Only lines holding "yellow" are needed; copy each of them from the data below.

[Supplied records]

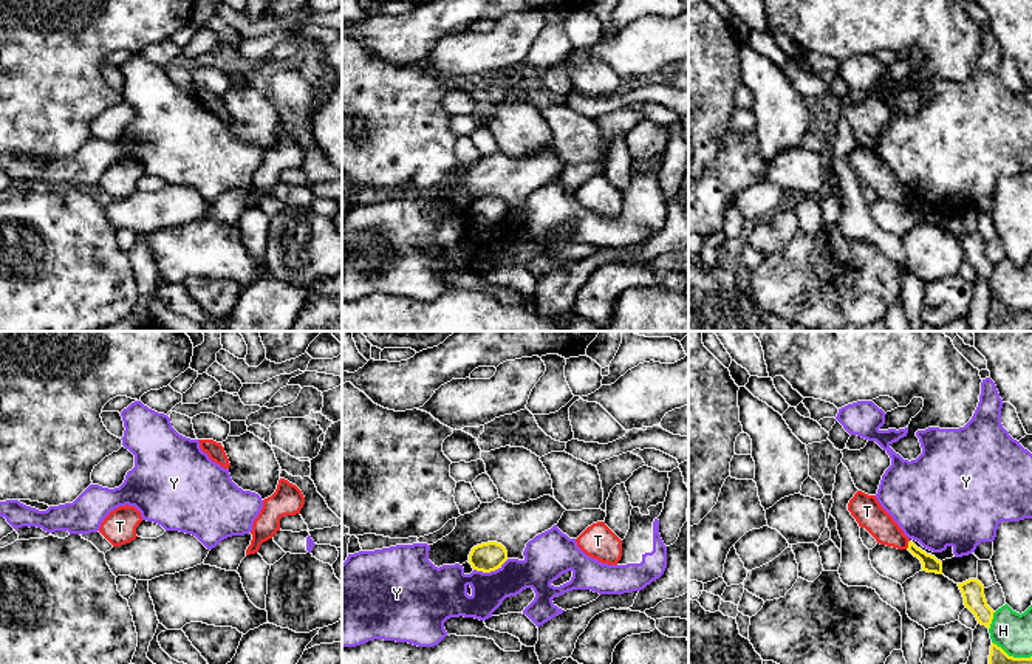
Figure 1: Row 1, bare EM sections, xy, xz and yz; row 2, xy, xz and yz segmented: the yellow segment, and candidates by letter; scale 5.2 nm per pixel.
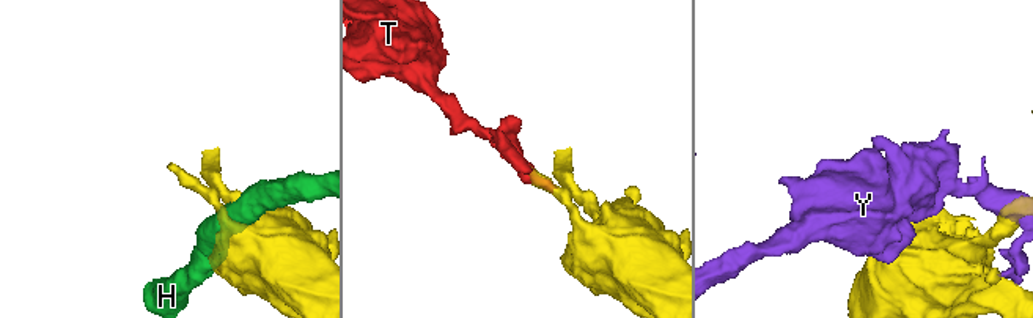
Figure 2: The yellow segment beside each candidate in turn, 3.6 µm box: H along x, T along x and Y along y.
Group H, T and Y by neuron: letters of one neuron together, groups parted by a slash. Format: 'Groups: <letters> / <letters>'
Groups: H / T / Y

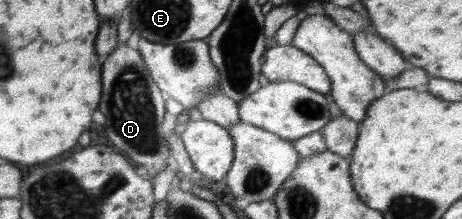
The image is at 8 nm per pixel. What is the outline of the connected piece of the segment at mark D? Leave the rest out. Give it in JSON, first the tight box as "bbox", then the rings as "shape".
{"bbox":[99,42,172,182],"shape":[[[126,42],[103,64],[101,86],[103,96],[99,100],[99,110],[105,114],[105,136],[118,154],[139,164],[143,176],[153,182],[160,172],[172,165],[172,150],[167,144],[167,135],[161,129],[167,99],[153,83],[141,54],[129,48]]]}

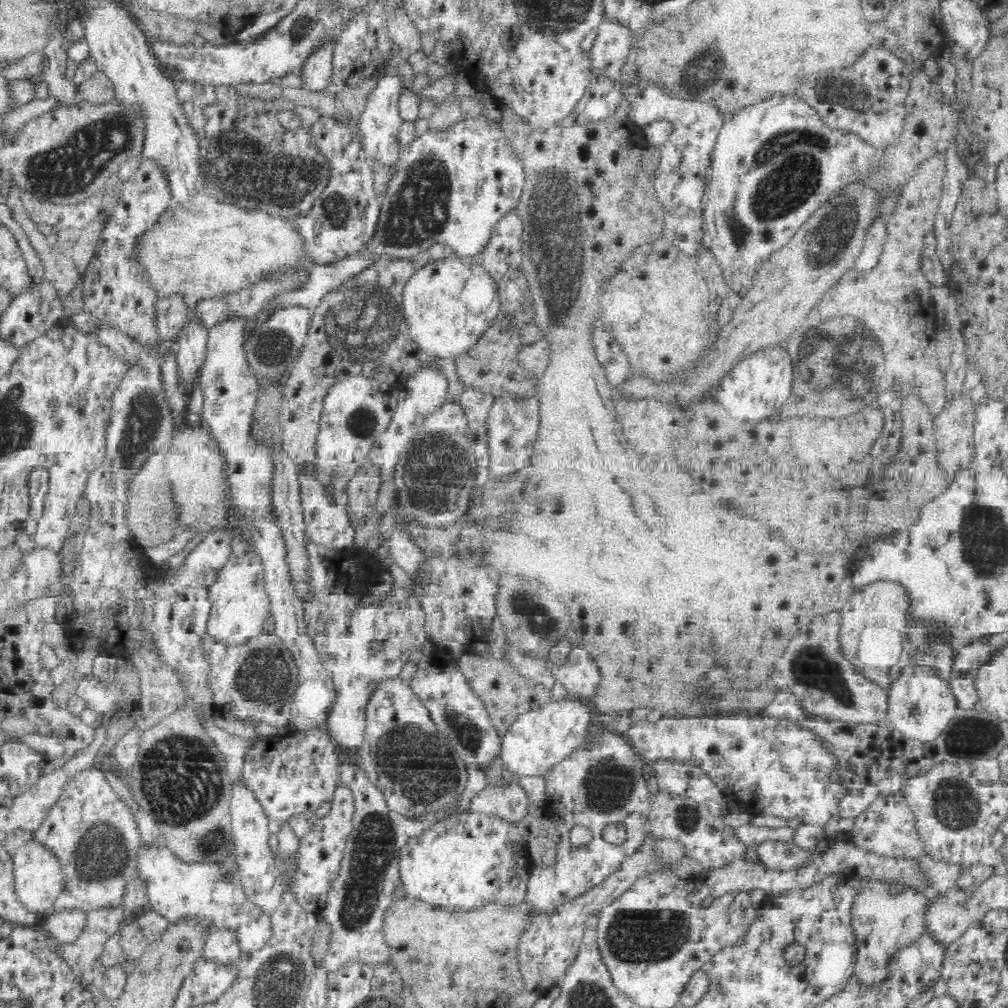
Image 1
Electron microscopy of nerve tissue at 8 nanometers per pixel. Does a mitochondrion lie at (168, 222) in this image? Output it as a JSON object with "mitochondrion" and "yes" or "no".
{"mitochondrion":"no"}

[/Supplied records]

(Expected answer)
Figure 1: Row 1, bare EM sections, xy, xz and yz; row 2, xy, xz and yz segmented: the yellow segment, and candidates by letter; scale 5.2 nm per pixel.
Figure 2: The yellow segment beside each candidate in turn, 3.6 µm box: H along x, T along x and Y along y.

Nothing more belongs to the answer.